AllenInstitute / coupledAE-patchseq

Multimodal data alignment and cell type analysis with coupled autoencoders.
Other
8 stars 1 forks source link

scRNA-seq data processing #7

Closed big-rain closed 2 weeks ago

big-rain commented 3 weeks ago

Hi, While reading the data processing code you gave me, I noticed that you used some preprocessed files, such as data.feather, anno.feather, good_fenes_beta_score.csv, specimen_ids.txt; color_ref.csv, However, from the scRNA-seq download address you gave, the above files were not found, only gene counting moment, bam, fastp files exist.

I would like to know how to obtain this data by analyzing raw scRNA-seq data from the above files. Can you provide more detailed code to help me analyze it?

rhngla commented 2 weeks ago

1. data.feather + anno.feather

As you already know, the data.feather (expression values) and anno.feather (per-cell annotations, including cell type labels used in the paper) files were used to produce the .mat file included in the repository. These files roughly correspond to the count data and metadata files available here. I had included notebooks only for reference, not intended to be run by users 😁

2. beta scores + gene selection

The .mat file contains log-cpm normalized expression values for a pre-selected gene set. The set of genes was obtained using the beta score (a description of this score is can be found in the associated paper). I have now included beta scores assigned to each gene in genes_beta_score.csv in case that is of interest. I expect any reasonable strategy to reduce the set of genes (e.g. highly variable genes, differentially expressed genes etc.) would roughly provide similar results, and the methodology with coupled autoencoders is agnostic to that.

3. other links

Check this closed issue and Gouwens et al. 2020 for less processed versions of the data. This Allen Institute page may also be of interest to you.

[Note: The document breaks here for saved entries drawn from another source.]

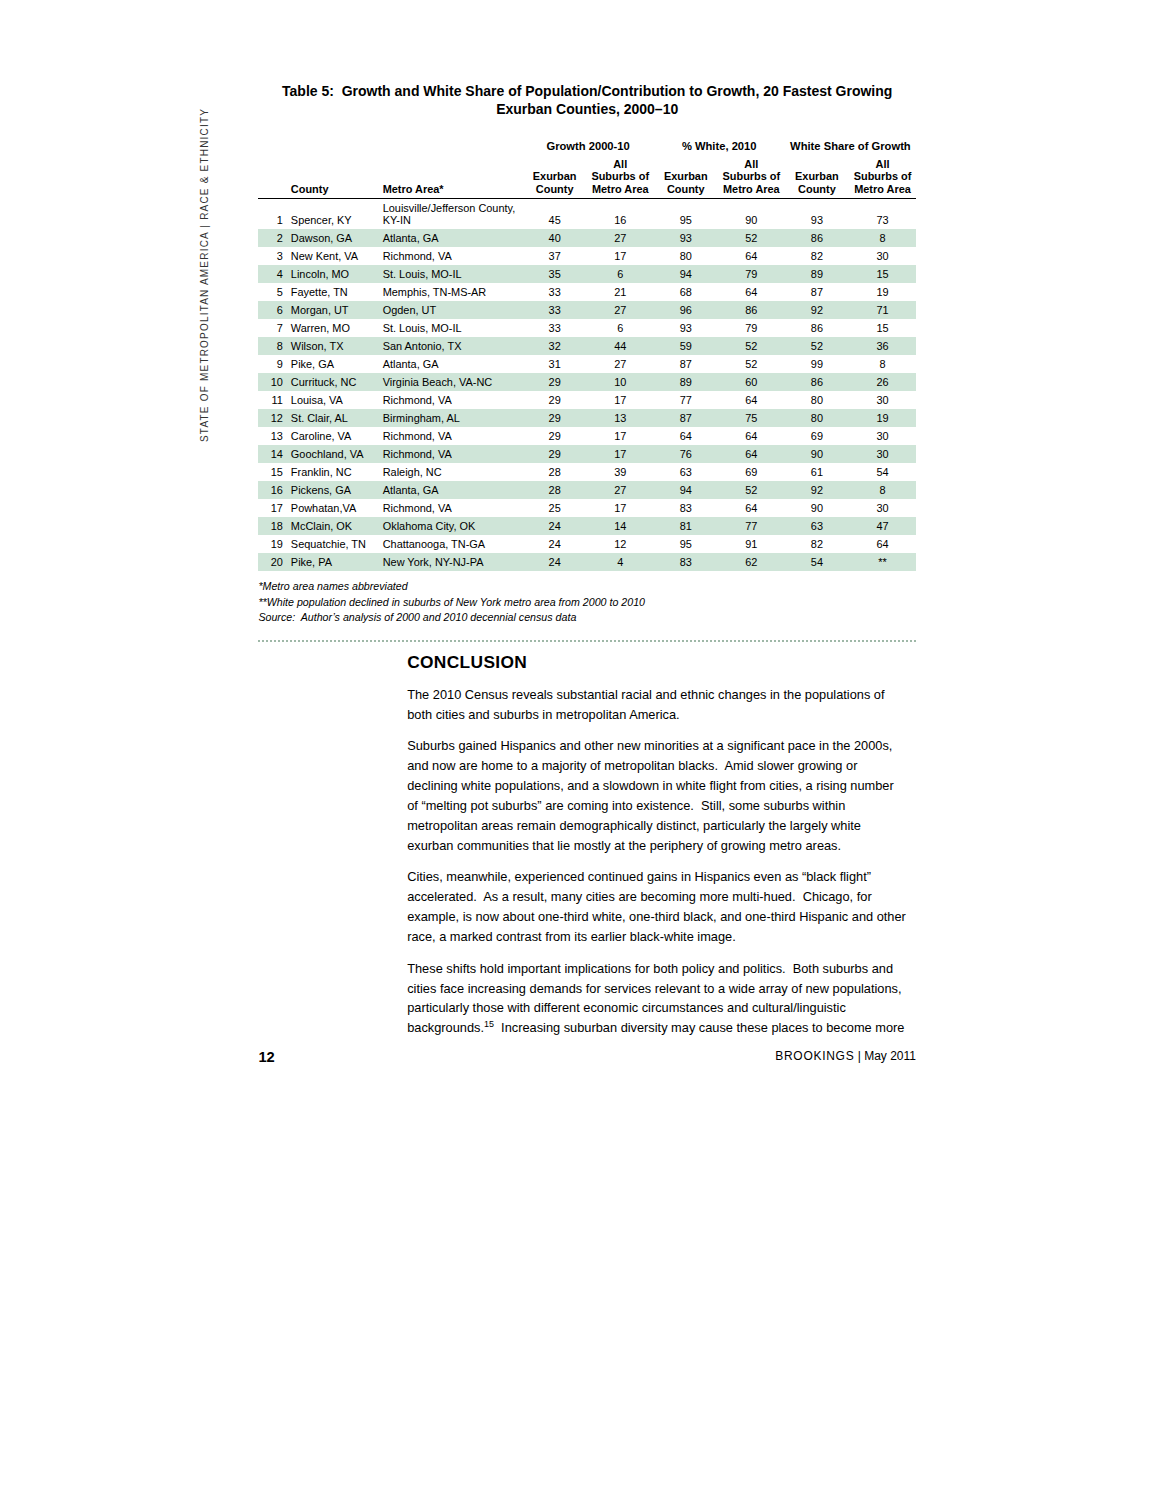STATE OF METROPOLITAN AMERICA | RACE & ETHNICITY
Table 5: Growth and White Share of Population/Contribution to Growth, 20 Fastest Growing
Exurban Counties, 2000–10
| | | | Growth 2000-10 | % White, 2010 | White Share of Growth |
| --- | --- | --- | --- | --- | --- |
| | County | Metro Area* | Exurban County | All Suburbs of Metro Area | Exurban County | All Suburbs of Metro Area | Exurban County | All Suburbs of Metro Area |
| 1 | Spencer, KY | Louisville/Jefferson County, KY-IN | 45 | 16 | 95 | 90 | 93 | 73 |
| 2 | Dawson, GA | Atlanta, GA | 40 | 27 | 93 | 52 | 86 | 8 |
| 3 | New Kent, VA | Richmond, VA | 37 | 17 | 80 | 64 | 82 | 30 |
| 4 | Lincoln, MO | St. Louis, MO-IL | 35 | 6 | 94 | 79 | 89 | 15 |
| 5 | Fayette, TN | Memphis, TN-MS-AR | 33 | 21 | 68 | 64 | 87 | 19 |
| 6 | Morgan, UT | Ogden, UT | 33 | 27 | 96 | 86 | 92 | 71 |
| 7 | Warren, MO | St. Louis, MO-IL | 33 | 6 | 93 | 79 | 86 | 15 |
| 8 | Wilson, TX | San Antonio, TX | 32 | 44 | 59 | 52 | 52 | 36 |
| 9 | Pike, GA | Atlanta, GA | 31 | 27 | 87 | 52 | 99 | 8 |
| 10 | Currituck, NC | Virginia Beach, VA-NC | 29 | 10 | 89 | 60 | 86 | 26 |
| 11 | Louisa, VA | Richmond, VA | 29 | 17 | 77 | 64 | 80 | 30 |
| 12 | St. Clair, AL | Birmingham, AL | 29 | 13 | 87 | 75 | 80 | 19 |
| 13 | Caroline, VA | Richmond, VA | 29 | 17 | 64 | 64 | 69 | 30 |
| 14 | Goochland, VA | Richmond, VA | 29 | 17 | 76 | 64 | 90 | 30 |
| 15 | Franklin, NC | Raleigh, NC | 28 | 39 | 63 | 69 | 61 | 54 |
| 16 | Pickens, GA | Atlanta, GA | 28 | 27 | 94 | 52 | 92 | 8 |
| 17 | Powhatan,VA | Richmond, VA | 25 | 17 | 83 | 64 | 90 | 30 |
| 18 | McClain, OK | Oklahoma City, OK | 24 | 14 | 81 | 77 | 63 | 47 |
| 19 | Sequatchie, TN | Chattanooga, TN-GA | 24 | 12 | 95 | 91 | 82 | 64 |
| 20 | Pike, PA | New York, NY-NJ-PA | 24 | 4 | 83 | 62 | 54 | ** |
*Metro area names abbreviated
**White population declined in suburbs of New York metro area from 2000 to 2010
Source: Author’s analysis of 2000 and 2010 decennial census data
CONCLUSION
The 2010 Census reveals substantial racial and ethnic changes in the populations of both cities and suburbs in metropolitan America.
Suburbs gained Hispanics and other new minorities at a significant pace in the 2000s, and now are home to a majority of metropolitan blacks. Amid slower growing or declining white populations, and a slowdown in white flight from cities, a rising number of “melting pot suburbs” are coming into existence. Still, some suburbs within metropolitan areas remain demographically distinct, particularly the largely white exurban communities that lie mostly at the periphery of growing metro areas.
Cities, meanwhile, experienced continued gains in Hispanics even as “black flight” accelerated. As a result, many cities are becoming more multi-hued. Chicago, for example, is now about one-third white, one-third black, and one-third Hispanic and other race, a marked contrast from its earlier black-white image.
These shifts hold important implications for both policy and politics. Both suburbs and cities face increasing demands for services relevant to a wide array of new populations, particularly those with different economic circumstances and cultural/linguistic backgrounds.15 Increasing suburban diversity may cause these places to become more
12 BROOKINGS | May 2011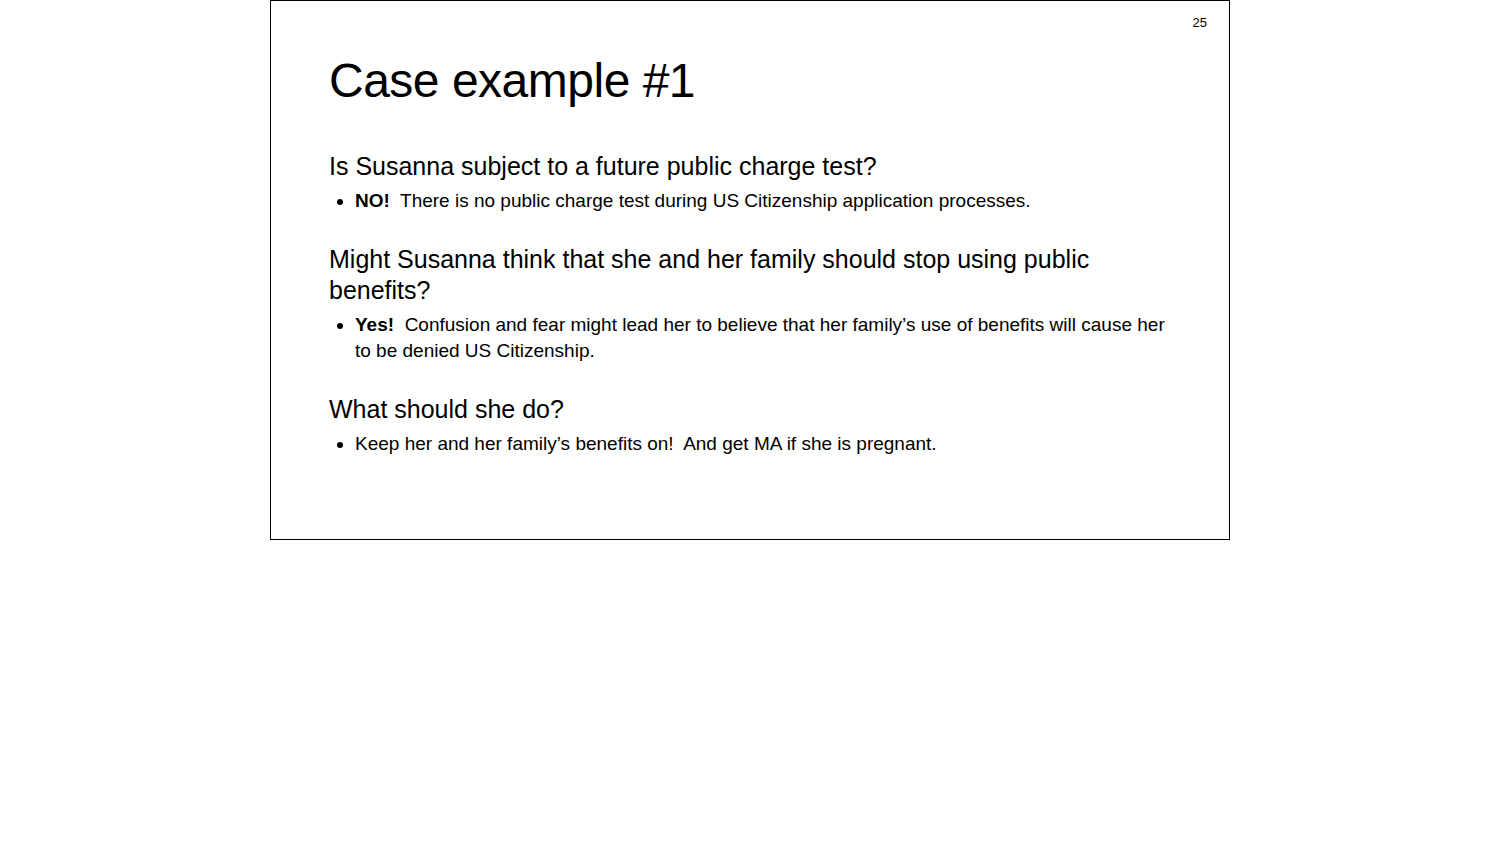25
Case example #1
Is Susanna subject to a future public charge test?
NO! There is no public charge test during US Citizenship application processes.
Might Susanna think that she and her family should stop using public benefits?
Yes! Confusion and fear might lead her to believe that her family’s use of benefits will cause her to be denied US Citizenship.
What should she do?
Keep her and her family’s benefits on! And get MA if she is pregnant.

big-rain commented 2 weeks ago

Can you provide working scRNA-seq data preprocessing code, from count matrices to .mat files?

rhngla commented 2 weeks ago

Hi - please use any standard pipeline (e.g. through scanpy) to process the raw data in the data and metadata .csv files linked above; you can add the exon and intron data to get a single counts matrix and then perform log-cpm normalization.